◆ Directive:
Omit the pictures, then reproduce every remaining record exactly.
══ Listed records ══
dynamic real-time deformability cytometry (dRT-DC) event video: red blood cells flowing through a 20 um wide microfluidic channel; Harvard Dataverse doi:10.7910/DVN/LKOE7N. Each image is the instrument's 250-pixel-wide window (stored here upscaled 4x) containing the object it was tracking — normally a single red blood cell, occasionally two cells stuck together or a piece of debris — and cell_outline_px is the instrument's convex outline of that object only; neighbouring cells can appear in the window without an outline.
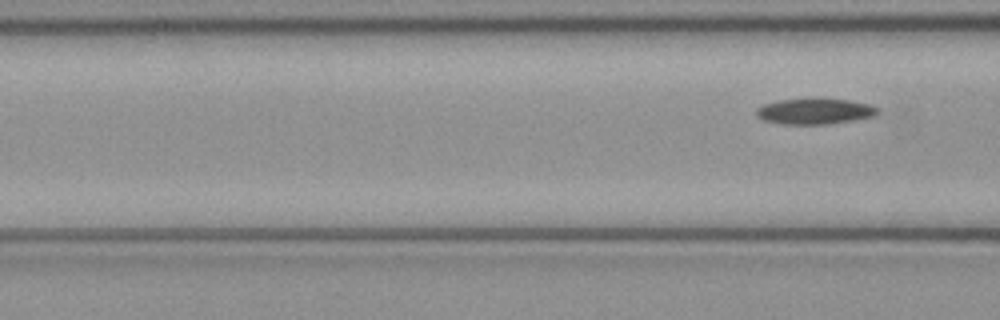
{"species": "common noctule bat (a hibernating species)", "species_latin": "Nyctalus noctula", "temperature_condition": "cold", "stored_images_in_passage": 7, "camera_frame_rate_fps": 3000, "um_per_image_px": 0.085, "animal": {"sex": "female", "body_mass_g": 21.9}, "frame": {"image": 1, "passage_image": 7, "time_ms": 2.0, "image_size_px": [1000, 320], "cell_outline_px": [[880, 112], [872, 116], [852, 120], [828, 124], [780, 124], [764, 120], [756, 116], [756, 108], [764, 104], [776, 100], [804, 96], [820, 96], [848, 100], [868, 104], [880, 108]], "centroid_in_image_um": [69.21, 9.41], "position_along_channel_um": 97.4, "area_um2": 19.07}}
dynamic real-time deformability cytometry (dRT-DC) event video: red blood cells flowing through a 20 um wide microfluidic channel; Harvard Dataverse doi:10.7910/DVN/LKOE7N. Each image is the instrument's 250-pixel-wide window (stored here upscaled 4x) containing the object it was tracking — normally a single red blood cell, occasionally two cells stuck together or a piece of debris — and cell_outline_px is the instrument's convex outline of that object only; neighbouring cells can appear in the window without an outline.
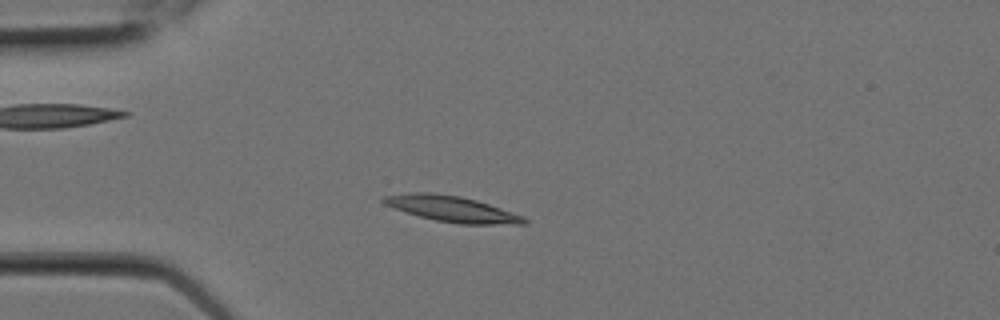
{"species": "Egyptian fruit bat (a non-hibernating species)", "species_latin": "Rousettus aegyptiacus", "temperature_condition": "room temperature", "stored_images_in_passage": 6, "camera_frame_rate_fps": 3000, "um_per_image_px": 0.085, "animal": {"sex": "female"}, "frame": {"image": 1, "passage_image": 3, "time_ms": 0.667, "image_size_px": [1000, 320], "cell_outline_px": [[512, 220], [448, 220], [428, 216], [416, 212], [428, 196], [444, 196], [468, 200], [492, 208], [500, 212]], "centroid_in_image_um": [38.96, 17.82], "position_along_channel_um": 46.0, "area_um2": 10.87}}
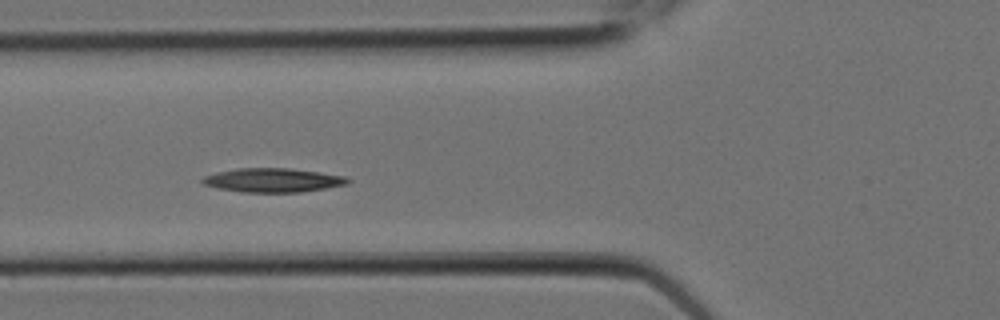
{"frame": {"image": 2, "passage_image": 5, "time_ms": 1.333, "image_size_px": [1000, 320], "cell_outline_px": [[340, 180], [332, 184], [312, 188], [240, 188], [220, 184], [240, 172], [304, 172], [324, 176]], "centroid_in_image_um": [23.66, 15.32], "position_along_channel_um": 102.1, "area_um2": 11.1}}
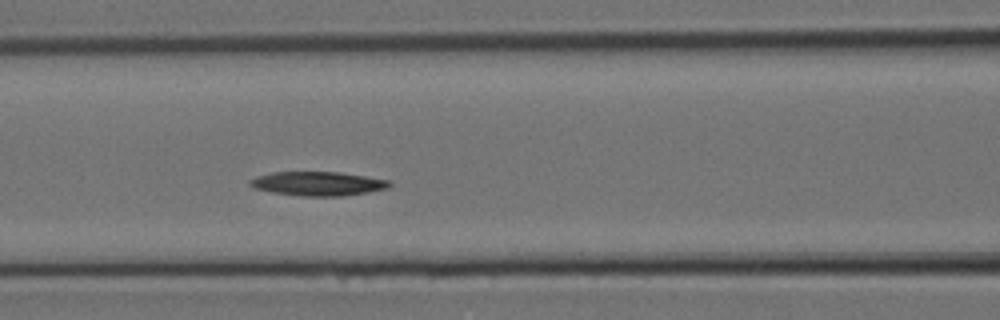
{"frame": {"image": 3, "passage_image": 6, "time_ms": 1.667, "image_size_px": [1000, 320], "cell_outline_px": [[384, 184], [372, 188], [352, 192], [296, 192], [272, 188], [260, 184], [280, 176], [304, 172], [316, 172], [352, 176], [372, 180]], "centroid_in_image_um": [27.25, 15.55], "position_along_channel_um": 139.4, "area_um2": 12.48}}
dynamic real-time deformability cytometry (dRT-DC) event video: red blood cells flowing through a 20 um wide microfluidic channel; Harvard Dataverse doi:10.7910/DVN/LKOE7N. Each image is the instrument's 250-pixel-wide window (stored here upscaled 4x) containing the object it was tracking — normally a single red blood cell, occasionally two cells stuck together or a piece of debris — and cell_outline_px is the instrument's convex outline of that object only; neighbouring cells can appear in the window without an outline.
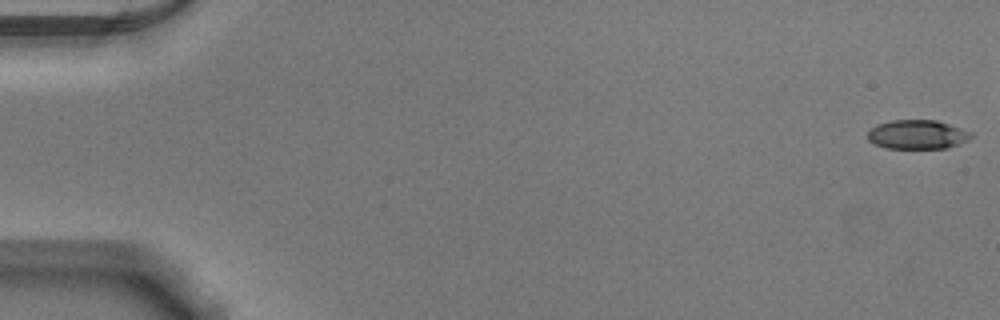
{"species": "Egyptian fruit bat (a non-hibernating species)", "species_latin": "Rousettus aegyptiacus", "temperature_condition": "warm", "stored_images_in_passage": 47, "camera_frame_rate_fps": 3000, "um_per_image_px": 0.085, "animal": {"sex": "male"}, "frame": {"image": 1, "passage_image": 1, "time_ms": 0.0, "image_size_px": [1000, 320], "cell_outline_px": [[972, 136], [968, 140], [948, 148], [888, 148], [876, 144], [868, 140], [868, 132], [876, 124], [892, 120], [936, 120], [972, 132]], "centroid_in_image_um": [77.98, 11.43], "position_along_channel_um": 7.0, "area_um2": 17.4}}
═══
◆ Response:
dynamic real-time deformability cytometry (dRT-DC) event video: red blood cells flowing through a 20 um wide microfluidic channel; Harvard Dataverse doi:10.7910/DVN/LKOE7N. Each image is the instrument's 250-pixel-wide window (stored here upscaled 4x) containing the object it was tracking — normally a single red blood cell, occasionally two cells stuck together or a piece of debris — and cell_outline_px is the instrument's convex outline of that object only; neighbouring cells can appear in the window without an outline.
{"species": "common noctule bat (a hibernating species)", "species_latin": "Nyctalus noctula", "temperature_condition": "cold", "stored_images_in_passage": 7, "camera_frame_rate_fps": 3000, "um_per_image_px": 0.085, "animal": {"sex": "female", "body_mass_g": 21.9}, "frame": {"image": 1, "passage_image": 7, "time_ms": 2.0, "image_size_px": [1000, 320], "cell_outline_px": [[880, 112], [872, 116], [852, 120], [828, 124], [780, 124], [764, 120], [756, 116], [756, 108], [764, 104], [776, 100], [804, 96], [820, 96], [848, 100], [868, 104], [880, 108]], "centroid_in_image_um": [69.21, 9.41], "position_along_channel_um": 97.4, "area_um2": 19.07}}
dynamic real-time deformability cytometry (dRT-DC) event video: red blood cells flowing through a 20 um wide microfluidic channel; Harvard Dataverse doi:10.7910/DVN/LKOE7N. Each image is the instrument's 250-pixel-wide window (stored here upscaled 4x) containing the object it was tracking — normally a single red blood cell, occasionally two cells stuck together or a piece of debris — and cell_outline_px is the instrument's convex outline of that object only; neighbouring cells can appear in the window without an outline.
{"species": "Egyptian fruit bat (a non-hibernating species)", "species_latin": "Rousettus aegyptiacus", "temperature_condition": "room temperature", "stored_images_in_passage": 6, "camera_frame_rate_fps": 3000, "um_per_image_px": 0.085, "animal": {"sex": "female"}, "frame": {"image": 1, "passage_image": 3, "time_ms": 0.667, "image_size_px": [1000, 320], "cell_outline_px": [[512, 220], [448, 220], [428, 216], [416, 212], [428, 196], [444, 196], [468, 200], [492, 208], [500, 212]], "centroid_in_image_um": [38.96, 17.82], "position_along_channel_um": 46.0, "area_um2": 10.87}}
{"frame": {"image": 2, "passage_image": 5, "time_ms": 1.333, "image_size_px": [1000, 320], "cell_outline_px": [[340, 180], [332, 184], [312, 188], [240, 188], [220, 184], [240, 172], [304, 172], [324, 176]], "centroid_in_image_um": [23.66, 15.32], "position_along_channel_um": 102.1, "area_um2": 11.1}}
{"frame": {"image": 3, "passage_image": 6, "time_ms": 1.667, "image_size_px": [1000, 320], "cell_outline_px": [[384, 184], [372, 188], [352, 192], [296, 192], [272, 188], [260, 184], [280, 176], [304, 172], [316, 172], [352, 176], [372, 180]], "centroid_in_image_um": [27.25, 15.55], "position_along_channel_um": 139.4, "area_um2": 12.48}}
dynamic real-time deformability cytometry (dRT-DC) event video: red blood cells flowing through a 20 um wide microfluidic channel; Harvard Dataverse doi:10.7910/DVN/LKOE7N. Each image is the instrument's 250-pixel-wide window (stored here upscaled 4x) containing the object it was tracking — normally a single red blood cell, occasionally two cells stuck together or a piece of debris — and cell_outline_px is the instrument's convex outline of that object only; neighbouring cells can appear in the window without an outline.
{"species": "Egyptian fruit bat (a non-hibernating species)", "species_latin": "Rousettus aegyptiacus", "temperature_condition": "warm", "stored_images_in_passage": 47, "camera_frame_rate_fps": 3000, "um_per_image_px": 0.085, "animal": {"sex": "male"}, "frame": {"image": 1, "passage_image": 1, "time_ms": 0.0, "image_size_px": [1000, 320], "cell_outline_px": [[972, 136], [968, 140], [948, 148], [888, 148], [876, 144], [868, 140], [868, 132], [876, 124], [892, 120], [936, 120], [972, 132]], "centroid_in_image_um": [77.98, 11.43], "position_along_channel_um": 7.0, "area_um2": 17.4}}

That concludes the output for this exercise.